A Land In An Awakened State Of Coma. Images of Work, Identity and Survival Strategies
It's cinematographic works like Hans-Christian Schmid's film "Lichter" ("Distant Lights", 2003), sounding out the country as well as it's present from the edges, that give German cinema it's strength today. This involves not only a change in trappings, but also an inner-systemic change. In times of a mega-bankruptcies, quick changing jobs and glamorous overdrawn accounts, the protagonists are questioned about their ability to take on commitments and their psycho-social network is screened for any undetected fissures.
Identity seems to be reduced to merely a question of nameplates, credit cards or various other data carriers. It can therefore be stolen like in Sören Voigt's film "Identity Kills" (2003) or held under lock and key as in Franziska Meletzky's film "Nachbarinnen" ("Wanted!", 2004), where the protagonist, an embittered package-delivery woman, hides a Russian woman, who is long sought-after by the police, for a much longer time than necessary. And indeed it is something that can also be acquired under false pretenses like in Eoin Moore's film drama "Pigs Will Fly" (2002), concerning a compulsive neurotic, the young protagonist Laxe, whose lax, clumsy but charming side cannot win out over his brutal side.

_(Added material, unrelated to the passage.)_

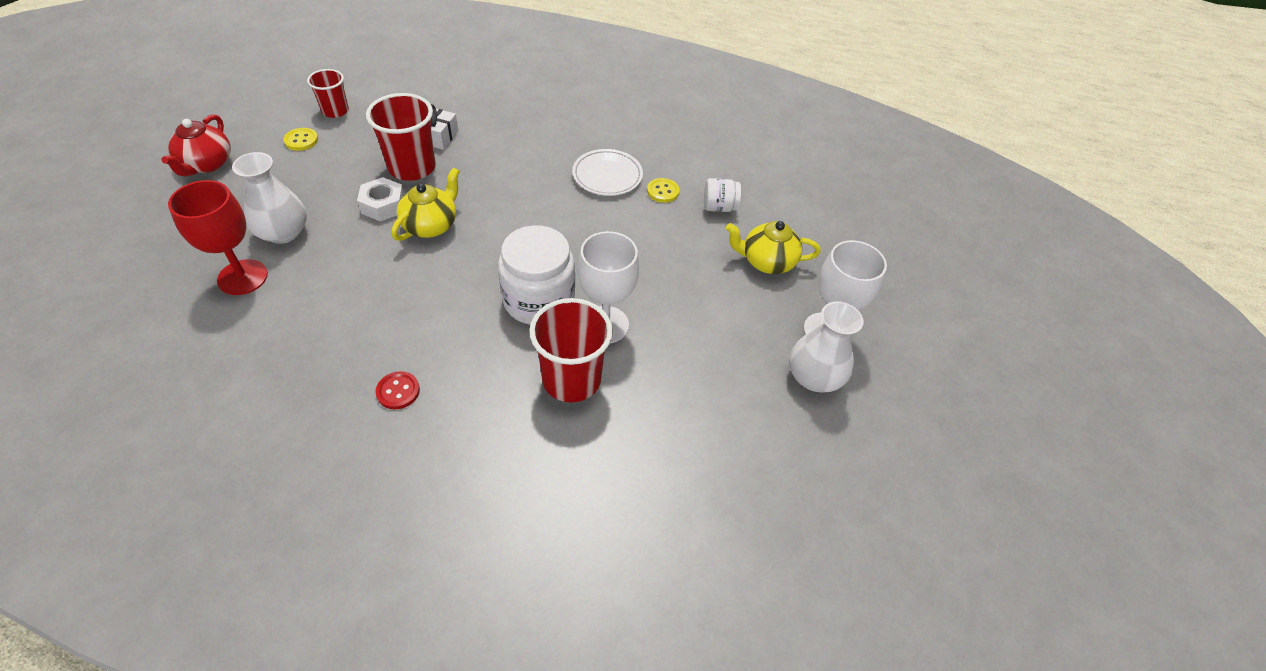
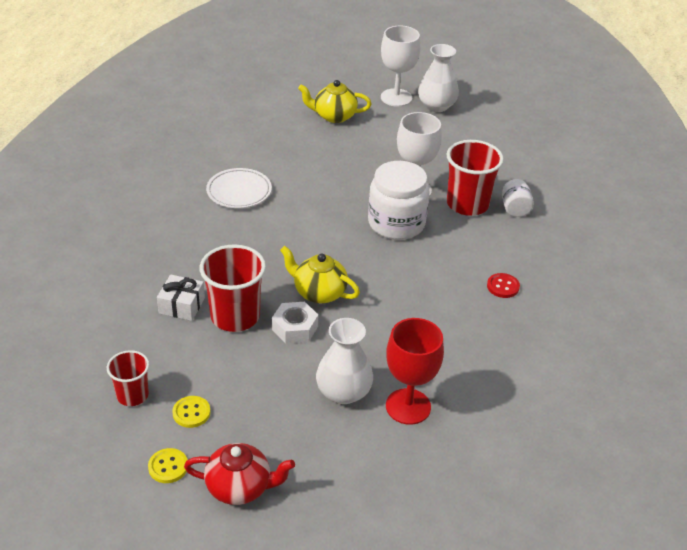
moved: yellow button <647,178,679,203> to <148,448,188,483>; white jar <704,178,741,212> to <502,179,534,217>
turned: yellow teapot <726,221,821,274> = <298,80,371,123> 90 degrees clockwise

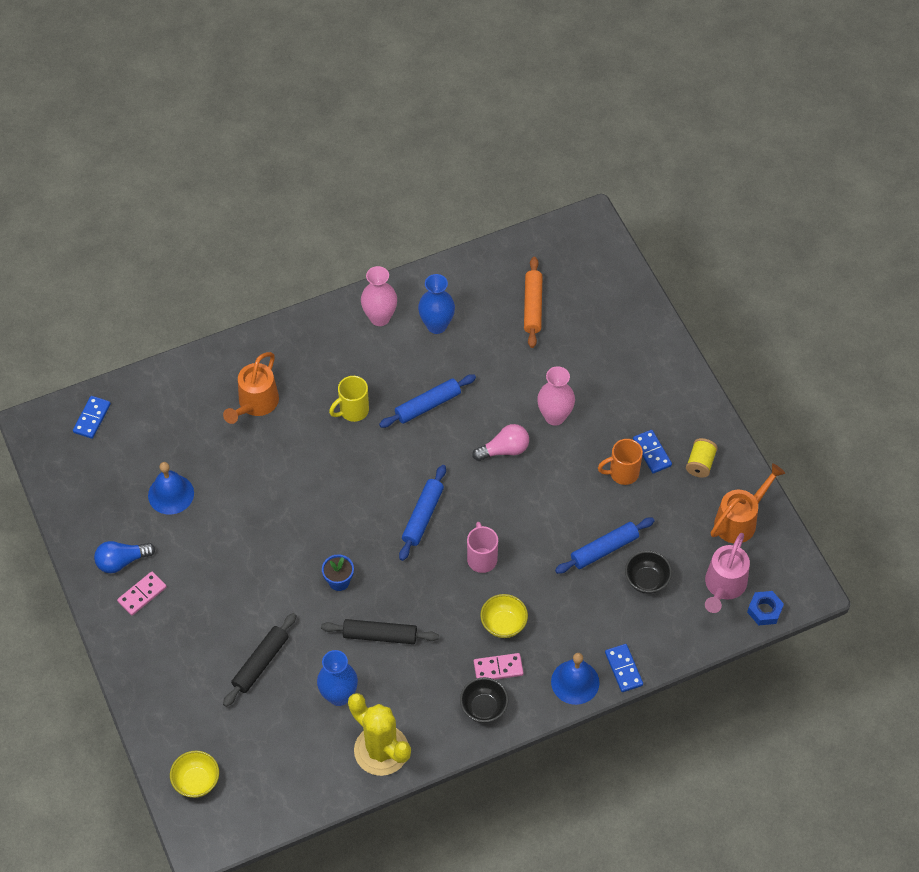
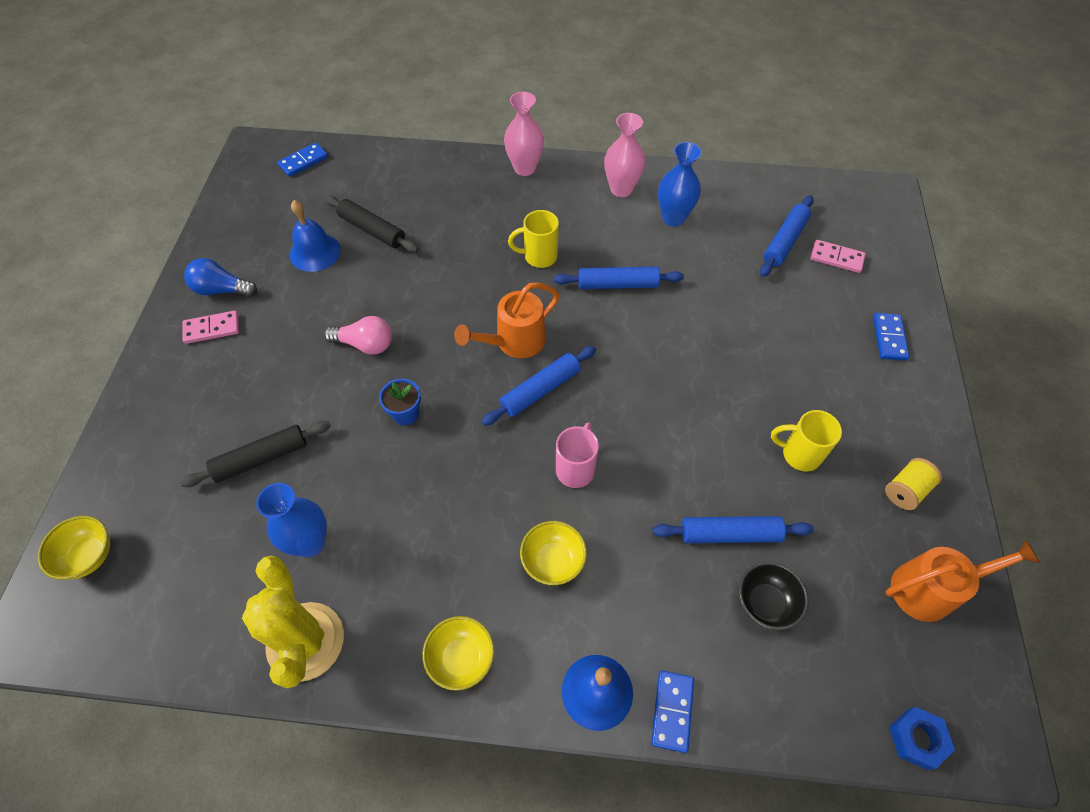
removed: pink watering can <705,533,750,613>
moved: black rolling pin <321,619,439,644> to <324,195,419,253>; pink light bulb <472,424,529,461> to <324,316,392,355>; orange watering can <223,352,279,424> to <454,282,559,358>; pink vase <537,366,575,426> to <504,92,544,176>; pink domino <474,653,524,680> to <811,240,866,273>; blue domino <633,430,672,473> to <873,313,909,361>
recoloured: black bowl <460,677,508,723> to yellow bowl <422,616,494,691>; orange rolling pin <524,257,543,348> to blue rolling pin <760,195,814,277>; orange mug <598,439,643,485> to yellow mug <771,410,842,472>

Contemporary German cinema is indeed teeming with accursed, sleepwalking figures. They are a sad reflection of today's world, self-employed one-person companies and acquisition experts, those in an awakened state of coma who let the outer hustle and bustle of life fly right past them until their own insignificance becomes a certainty. Here, work is no longer a means of therapy for already a long time. On the contrary: Over the last couple of years, a number of productions have blown the cover off the bourgeois concept of work, where paid work as a foundation for self-worth is not seldom a colossal humiliation program.Like in the film "Der Wald vor lauter Bäumen" ("Forest for the Trees", 2003), in which Maren Ade tells the story of a young teacher, who is torn asunder between her touching commitment to fulfill the demands of her profession, on the one hand, and her inner-private isolation on the other: the story of a failed and tragic assimilation. Yet, the routinised hectic often portrayed in many recent films today has something highly frightening about it. It is not the amicable saleswoman selling sausages ("Wanted!"), nor the competent boutique personnel ("Identity Kills") nor the friendly teacher colleague ("Forest for the Trees ") who are all gruesome – but rather the motionlessness with which they all function which is so deeply disturbing for the main protagonists, as they go on carrying out their work activities in a terrarium. For them, normality is the exception. Sick survival strategies like over-assimilation or the robbery of identity are the rule.
It's a similar situation for victims of the labor market. This is especially well shown in Franz Müller's film "Science Fiction" (2003), where losers under neo-liberalism are presented free for inspection. They are coached for a market in expensive seminars they no longer need. They believe they have to go through a strange standard training program of humiliation and encouragement, in which self-employment is somehow equated with self-determination at work, as if it had anything to do suddenly with entrepreneurial genius. And that you are permitted to join-in and play in an economy that has in fact already sorted you out.The valiant compensation for losses and insults suffered becomes the pathetic basis of business. Also Dominik Graf, in his film "Hotte im Paradies" (2003), ultimately plummets the existential needs of a small businessman: a pimp, whose self-worth is measured in sports cars, Rolex watches and the financial returns arising from his moody personnel. The self-employed one-person company, Hotte, also tries to maintain himself in a selected segment of the market by putting his whole arduous, high-tuned personality up for stake – so becoming the prototype of a neo-liberal captain of industry sailing onwards towards shipwreck.
Source: Christian Buß, Birgit Glombitza (Ed.): "Deutschland, revisited". (Catalogue of the similarly titled Retrospective in Kommunalen Kino Metropolis May - July 2004). Hamburg: Kinemathek Hamburg e.V., 2004.
For the film series "Deutschland, revisited", screened in the Hamburg Metropolis cinema between May and July 2004, the journalists Birgit Glombitza and Christian Buß presented 22 German film and television productions that were made over the last five years. The texts are from the accompanying catalogue of the same title. The catalogue is there to provide some orientation through the film world, which is at times often confusing in it's style and content, but whose various different protagonists exhibit an infallible sense for the phenomena of today's world.